Lembro como se fosse ontem (minha memória me engana menos no dia seguinte): duas mulheres conversavam no ônibus. Uma delas pouco falava. Indicador no queixo, cenho cerrado, atentava para cada frase da outra, a Juraci (lembro da ironia do nome), que se queixava de sua vida de casada. Samanta não disse muito; foram alguns conselhos pontuais, precisos. Que aquilo não era nem homem, nem vida para Juraci. Que ela deveria tomar as rédeas de seu destino. Que a liberdade é o único valor nesta vida. E por aí vai. À saída, visivelmente tocada pelas palavras ouvidas, Juraci diz “Foi muito bom conversar contigo. Como é mesmo teu nome?”.
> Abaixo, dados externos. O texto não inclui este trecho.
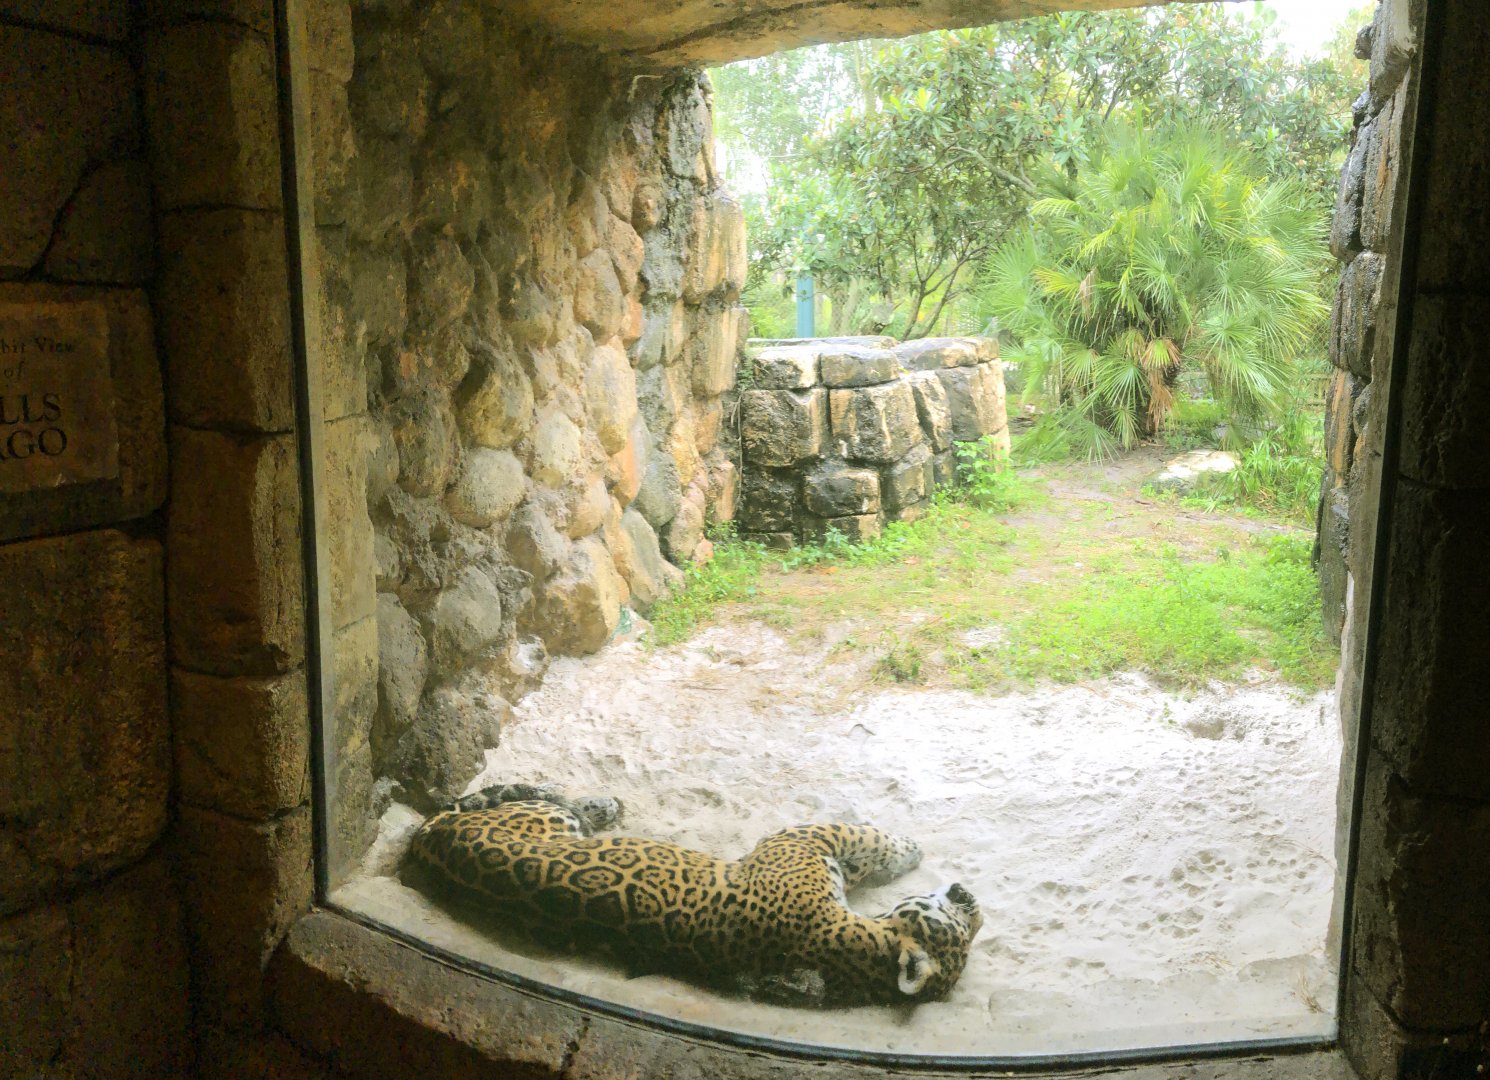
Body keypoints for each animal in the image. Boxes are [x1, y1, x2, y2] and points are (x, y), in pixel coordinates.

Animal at [400, 782, 983, 1006]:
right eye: (966, 925)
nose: (967, 893)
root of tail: (430, 843)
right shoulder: (803, 839)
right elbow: (863, 836)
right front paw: (909, 851)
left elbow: (864, 843)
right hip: (541, 817)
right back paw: (604, 804)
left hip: (538, 820)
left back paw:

Posso imaginar que tenha seguido aqueles conselhos, que tenha juntado suas roupas, as melhores, as cartas da mãe, os cadernos do filho – e o próprio, eventualmente – e tenha partido, deixando o marido e a vida medíocre para trás. Posso supor que jamais tenha visto sua conselheira novamente. Espero que, tendo tomado a decisão correta, tenha encontrado algum alívio.
Sinto falta, aqui em Helsinki, de muita coisa. A caótica e deliciosa heterogeneidade dos bufês, a alegria muita da vez injustificada dos finais de semana, o mar de sotaques da ilha cosmopolita da qual tive que cortar raízes. Faltam-me aqui, muito mais que tudo, essas histórias ouvidas involuntariamente no coletivo. Arranco-as, aceitando as traições mnemônicas inerentes à função do cronista, do fundo das minhas lembranças. Entretanto, sinto que cumpro um papel importante. Lá, seria só mais um cronista. Aqui, além do branco infinito das paisagens e do frio que parece entranhar nas almas das pessoas, o silêncio do interior desses grandes veículos é tal que me faz entender o assombro que meus relatos, publicados dia sim, dia não, na língua local, causam a essas pessoas. Num ônibus, dois estranhos, completos estranhos imersos em interações efêmeras, mas marcantes. Para estes leitores, não são textos cotidianos, nem memorialísticos, nem pessoais: é literatura fantástica.